Axial force is the main cause of delamination. Cutting speed, substrate and fiber bundle type also have an impact on delamination. The drilling and drilling out delamination of epoxy composite materials decrease with the increase of drilling speed, and the degree of damage of drilling out delamination is greater than that of drilling in delamination. The main measures to reduce delamination are: using variable feed technology, pre-setting guide holes, using pads, and using viscous dampers when drilling without support.
(2) Hole wall damage
Drilling microholes on composite PCBs, various forms of damage around the holes lead to reduced insulation performance between holes and cracking of the copper layer on the hole wall after the holes are metallized. The relative angle between the cutting direction and the fiber direction, the thickness of the glass fiber bundle on the hole wall, the position of the drill point on the glass cloth, etc. will have different effects on hole wall damage.
Literature 6 uses a 1.0mm diameter drill bit and a rotation speed of 5000rpm to drill glass fiber/epoxy resin composite materials (8 layers staggered at 90°, 0.2mm per layer). The test shows that the degree of damage around each layer of drilling is different. The fiber wrinkles in the 1st, 3rd, 5th, 7th, and 8th layers are very prominent, with the maximum protrusion reaching 30μm; while the fiber wrinkles in the 2nd, 4th, and 6th layers are relatively small, with the minimum being less than 5μm.
In the overlapping and intersecting area of the weft and warp yarns, the fiber bundle thickness is the largest at the fiber angle of 45°, and the hole wall damage width is the largest; while in the central area, the maximum damage width occurs at the fiber angle close to 90°.

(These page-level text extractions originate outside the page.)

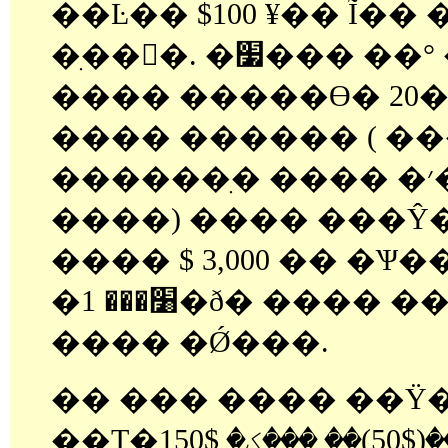
��Ŀ�� $100 ¥�� Ĩ�
�ִ��󱸿�. �׷��
���� �����ϴ� 20�
���� ������ ( ���� �
������ִ� ���� �׳��� �±�����
����) ���� ���Ŷ�
���� $ 3,000 �� �Ѱ��
�׸��� 1�ð� ���� ������ ������
���� �Ǿ���.
�� ��� ���� ��Ÿ�
��Ʈ�ؼ� �̱�� �̱� ����($50)�� ���ؼ� $150��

Aoyama et al. studied the effect of the tool main deflection angle on the surface roughness of the processed hole wall and found that when the main deflection angle is 30°, the hole wall surface roughness is the largest, reaching 50μm.

(3) Stains
When drilling composite materials mechanically, the large amount of cutting heat generated by the extrusion of the drill bit chisel edge and the composite material, the friction between the inverted cone and the hole wall, and the friction between the tiny chips embedded between the drill bit edge and the hole wall and the rotation of the drill bit causes the resin to melt and adhere to the interlayer of the composite material or the copper foil at the hole mouth and the hole wall, forming stains. Appropriate cutting amount and grinding of micro drills can reduce the generation of stains and reduce the stain index.
(4) Burrs
When drilling composite materials, due to the transfer of stress, before the drill bit reaches the bottom of the hole, many cracks will be generated in the reinforcement material and matrix in front of the drill bit, causing the reinforcement material to debond from the matrix and pull out, resulting in the reinforcement material cannot be cut off from the root. When the hole is drilled through, these reinforcement materials that have not been cut off from the root cannot be removed together with the chips, but fall to the edge of the hole. The matrix softens and flows due to the cutting heat, and then re-condenses on these reinforcement materials that fall to the edge of the hole, forming burrs. The size of the exit burr is mainly affected by the drilling force and drilling temperature.